Dwarsligger ("sleeper" or "crossbeam" in Dutch) is a book printed with text parallel to the spine of a conventional 12cm book. The dwarsligger is published by Uitgeverij Dwarsligger, part of Veen Bosch & Keuning Uitgeversgroep (VBK).

History 
The dwarsligger was conceived by Hugo van Woerden, the director of the Dutch printer Jongbloed BV, a publishing house that specializes in printing on very thin paper that is commonly used for printing the Bible. The objective of this printing format was to deliver a new type of book that read pleasantly, was easy to carry, and did not collapse. Jongbloed BV only focused on printing Christian books, a niche market that proved too small. To expand interest in the book style, Jongbloed BV granted a license to Ambo / Anthos publishers.

The dwarsligger was registered as a trademark by Jongbloed BV in July 2006.

On September 6, 2009, the first Dutch copy of the dwarsligger entered circulation. The first copy, the Manuscripta by Herman Koch, was awarded to Ronald Plasterk, Minister of Education, Culture and Science.

Features 
The special binding method permits the dwarsligger to remain open without restraint, and can be browsed and read with one hand. The use of thin papers reduces the amount of raw materials used by conventional books. The format is amenable to various types of books such as novels, thrillers and non-fiction. Published by Uitgeverij dwarsligger, the format has been used in various titles by authors such as Herman Koch, Saskia Noort, Paulien Cornelisse and Dan Brown. In some cases the dwarsligger appears at the same time as the regular edition.

→ WORK INSTRUCTION A
Answer these questions from the passage about the dwarsligger:
(i) Who came up with the dwarsligger?
(ii) When was the dwarsligger registered as a trademark?
(iii) Who was given the first Dutch copy?
→ WORK INSTRUCTION B
Carry on writing the passage about the dwarsligger from the point where it ends.
The entries have no role in the tasks on the passage about the dwarsligger.

→ SUPPLIED DATA

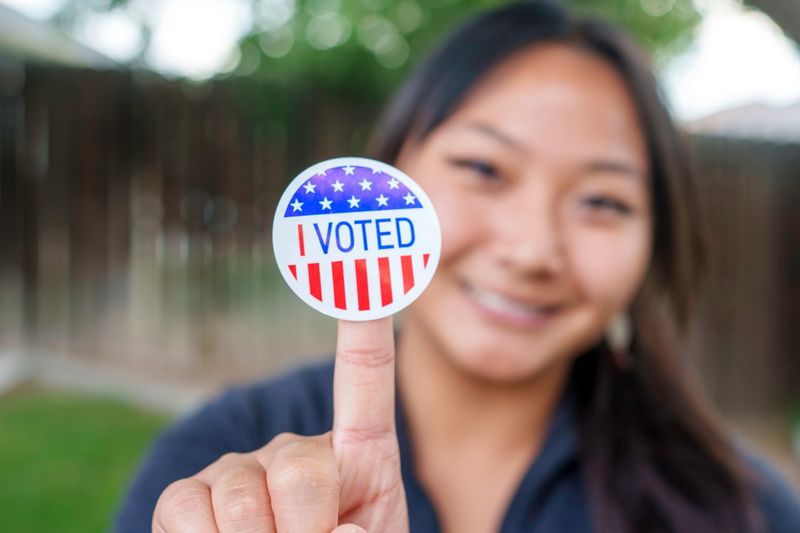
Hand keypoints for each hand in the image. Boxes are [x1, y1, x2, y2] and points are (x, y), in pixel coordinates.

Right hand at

...

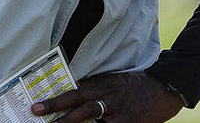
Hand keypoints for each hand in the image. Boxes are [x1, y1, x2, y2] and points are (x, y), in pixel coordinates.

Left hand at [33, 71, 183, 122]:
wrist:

→ EXERCISE RESULT A
(i) Hugo van Woerden, the director of Jongbloed BV
(ii) July 2006
(iii) Ronald Plasterk, Minister of Education, Culture and Science

→ EXERCISE RESULT B
International 
In addition to the Dutch and Flemish market, they are also trying to launch the book format elsewhere. In 2010, the format entered the Spanish market and one year later the English publisher Hodder & Stoughton published a few dwarsliggers, under the name Flipback. In 2011, the Lutheran Bible was published in Germany in dwarsligger format. In 2018, Penguin Random House launched the first American titles in the format under the "Penguin Minis" collection.

Variants 
According to the trade journal Boekblad the publishers A.W. Bruna Uitgevers, Dutch Media and Nieuw Amsterdam launched the cross reader on September 15, 2010. In terms of size and appearance, the cross reader was very similar to the dwarsligger but with different paper: the dwarsligger is printed on thin paper, the cross reader is printed on pocket paper. The Belgian newspaper De Morgen reported on September 23, 2010 that the Dutch printing company Jongbloed, which holds the patent on the dwarsligger, considered legal action. The magazine Boekblad wrote on October 22, 2010 that lawyers were determining whether the Characters (an initiative of the publisher Karakter) and the cross reader violate the patent. On March 7, 2011 the publishers Dutch Media, A.W. Bruna and Nieuw Amsterdam announced that they had stopped selling cross readers because sales were below expectations. On March 11, 2011, the Karakter publishing house decided not to place their variant of the dwarsligger on the market.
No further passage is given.